Whew! Last night as I finished my third 6qt batch of corn chowder. I was beat, my feet were tired from standing all day, my hands dry from doing dishes and I still have corn left to deal with. It's my own fault, and I'm not complaining it's just sometimes I wonder how I let the residual chilhood feelings of not having enough, or not getting enough creep into my adult life.
I bought a case of corn on Sat., that's 48 ears of corn. 48. It was the last week to buy the best local white corn at the Farmers' Market and then it would be gone forever (I'm being purposely dramatic). What will I do when I run out? So I bought a case planning on freezing a big stash of chowder, kernels and cobs for stock. Oh, and I bought a 20lb box of tomatoes too!
I know why I do this, it's not because I'm going to run out of food for goodness sake. I do this because I'm afraid that I will. Or, I'm afraid I'll run out of what I want. Or I'm afraid I'll need more and I won't have it. The core feeling is fear, and I don't like acting out of fear....but as I recognize how I let it happpen I do it less and less all the time, isn't that great? I think it is.
In fact it's this feeling of running out, not having, or getting enough food that I believe is what led me to establish the habit of overeating. I know it's the feeling that leads me to still overbuy food for sure (48 ears of corn for instance) Combine that with the fear of throwing food away "wasting it", and before you know it over buying and overeating become habits that grow bigger, stronger, and less conscious. I was not eating because I was hungry I was eating because I was afraid.
Here is something I repeat to myself if I find myself feeling anxious and fearful about this, "There's enough, there's enough, there's enough. Enough of what? Enough of everything." Not just food, but let's start there.
When I see candy or cookies on sale and I want to buy them all I remind myself that I don't need to because there's enough. There will always be more where that came from.
When I'm at a buffet and I start to load up my plate with stuff I know I can't eat, or go back for more after I'm already full, I remind myself that there's enough. As Mark always says "It's a meal, not a party!"
When Whole foods or Costco is giving aways free samples, I remind myself there's enough. I can afford to buy anything I want, and I certainly don't need to stuff free samples of foods in my mouth that I wouldn't buy anyway.
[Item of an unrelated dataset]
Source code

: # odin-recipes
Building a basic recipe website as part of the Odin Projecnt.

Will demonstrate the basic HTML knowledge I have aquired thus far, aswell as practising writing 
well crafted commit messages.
I'm not saying that I don't react to old feeling of lack, I've got over 12 qts of corn chowder that proves I do! But being able to have the awareness of why I make the choices I do is as important as the choices I make. At the end of the day everything I do is a choice, even the way I feel is a choice.
Everyday I feel more in control of the feelings I want to have. Feelings like trust and hope, excitement and luck. Feeling safe and taken care of, smart and competent.....and gratitude that I have an extra freezer at Girya!